The article went on to highlight the sometimes tragic consequences:

Edith Gonzalez died in late 2013. The toddler choked on a grape, but when her family rushed her to Shelby Regional Medical Center in Center, the doors were locked and the parking lot was empty. Endres says that trend won’t be reversed. Without access to medical care, some outcomes can be predicted.

The Lubbock Avalanche-Journal reports that five percent of the state’s hospitals have shuttered in the last two years, primarily in east Texas.

In the town of Graham, the Graham Regional Medical Center (GRMC) recently terminated 15 employees. A GRMC official explained to the local paper:

“A lot more people would have been eligible for Medicaid (had Texas accepted the expansion), and the government was paying 100 percent of that Medicaid, certainly for the next several years,” Kovar said. “And that would have brought in more money to the hospital, obviously.”

The impact isn’t limited to rural areas. Harris Health, the Houston-area safety net hospital district, cut over 254 staff positions and made other cuts earlier this year largely because of the financial bind the Legislature put them in.

A Ben Taub Hospital official explained the impact in the Houston Chronicle:

Now, a budgetary shortfall threatens both trauma care and medical education at Ben Taub Hospital, which would be a tremendous blow to Harris County and emergency patients.
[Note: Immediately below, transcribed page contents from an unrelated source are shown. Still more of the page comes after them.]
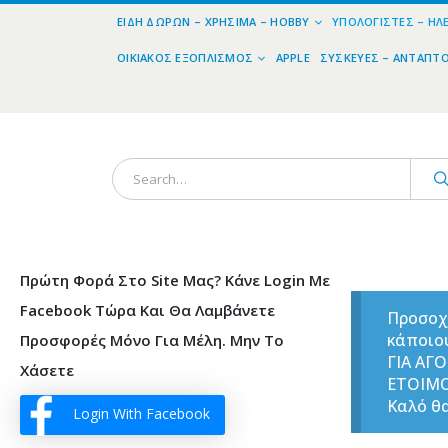
ΕΊΔΗ ΔΏΡΩΝ – ΧΡΉΣΙΜΑ – HOBBY
ΥΠΟΛΟΓΙΣΤΈΣ – ΗΛ
ΟΙΚΙΑΚΌΣ ΕΞΟΠΛΙΣΜΌΣ
APPLE
ΣΥΣΚΕΥΈΣ – ΑΝΤΆΠΤ
Πρώτη Φορά Στο Site Μας? Κάνε Login Με
Facebook Τώρα Και Θα Λαμβάνετε
Προσοχ
κάποιο
Προσφορές Μόνο Για Μέλη. Μην Το
ΓΙΑ ΑΓ
Χάσετε
ΕΤΟΙΜ
Καλό θα
Login With Facebook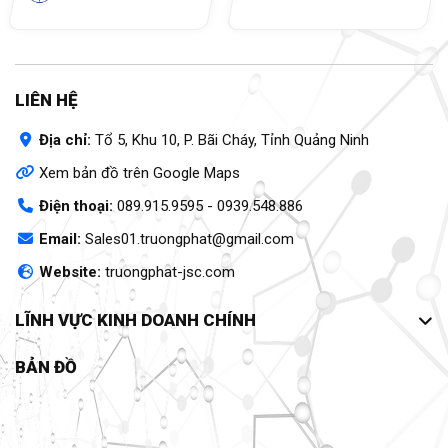
LIÊN HỆ
Địa chỉ:
Tổ 5, Khu 10, P. Bãi Cháy, Tỉnh Quảng Ninh
Xem bản đồ trên Google Maps
Điện thoại:
089.915.9595
-
0939.548.886
Email:
Sales01.truongphat@gmail.com
Website:
truongphat-jsc.com
LĨNH VỰC KINH DOANH CHÍNH
BẢN ĐỒ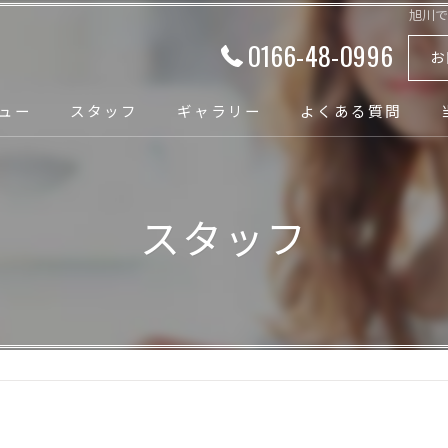
旭川
0166-48-0996
お
ュー
スタッフ
ギャラリー
よくある質問
スタッフ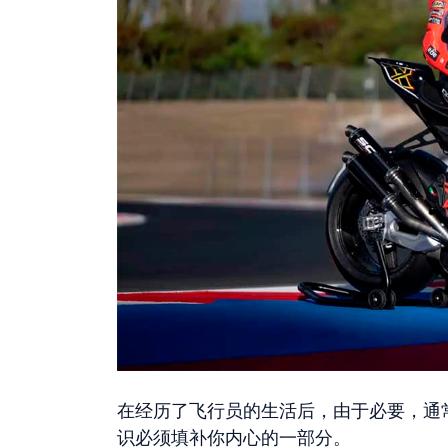
在经历了飞行员的生活后，由于必要，通
识必须填补你内心的一部分。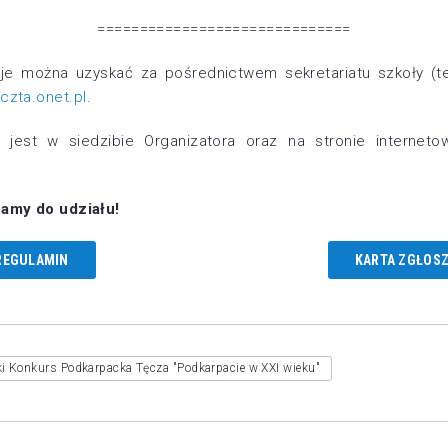
==============================
e można uzyskać za pośrednictwem sekretariatu szkoły (te
zta.onet.pl
.
 jest w siedzibie Organizatora oraz na stronie interneto
amy do udziału!
REGULAMIN
KARTA ZGŁOSZ
i Konkurs Podkarpacka Tęcza "Podkarpacie w XXI wieku"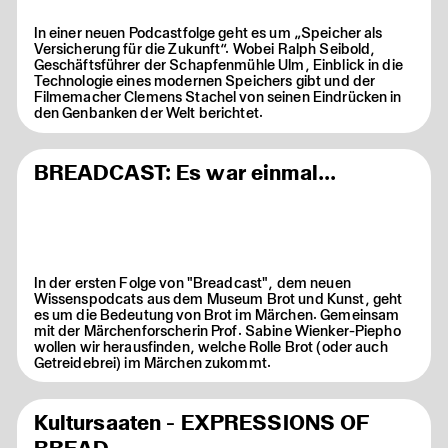
In einer neuen Podcastfolge geht es um „Speicher als
Versicherung für die Zukunft“. Wobei Ralph Seibold,
Geschäftsführer der Schapfenmühle Ulm, Einblick in die
Technologie eines modernen Speichers gibt und der
Filmemacher Clemens Stachel von seinen Eindrücken in
den Genbanken der Welt berichtet.
BREADCAST: Es war einmal...
In der ersten Folge von "Breadcast", dem neuen
Wissenspodcats aus dem Museum Brot und Kunst, geht
es um die Bedeutung von Brot im Märchen. Gemeinsam
mit der Märchenforscherin Prof. Sabine Wienker-Piepho
wollen wir herausfinden, welche Rolle Brot (oder auch
Getreidebrei) im Märchen zukommt.
Kultursaaten - EXPRESSIONS OF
As a consequence, Memorial Hermann and other hospitals in our region would face an overwhelming surge of patients who cannot be treated at Ben Taub.

The potential economic and health benefits to each Texas county under Medicaid expansion or an alternative private-market based solution are available here.

With hospitals closing and cutting back medical services, and thousands of jobs at stake, it’s easy to see why business leaders, doctors, and other Texans are calling on state leaders to accept the new Medicaid funding to close the Coverage Gap.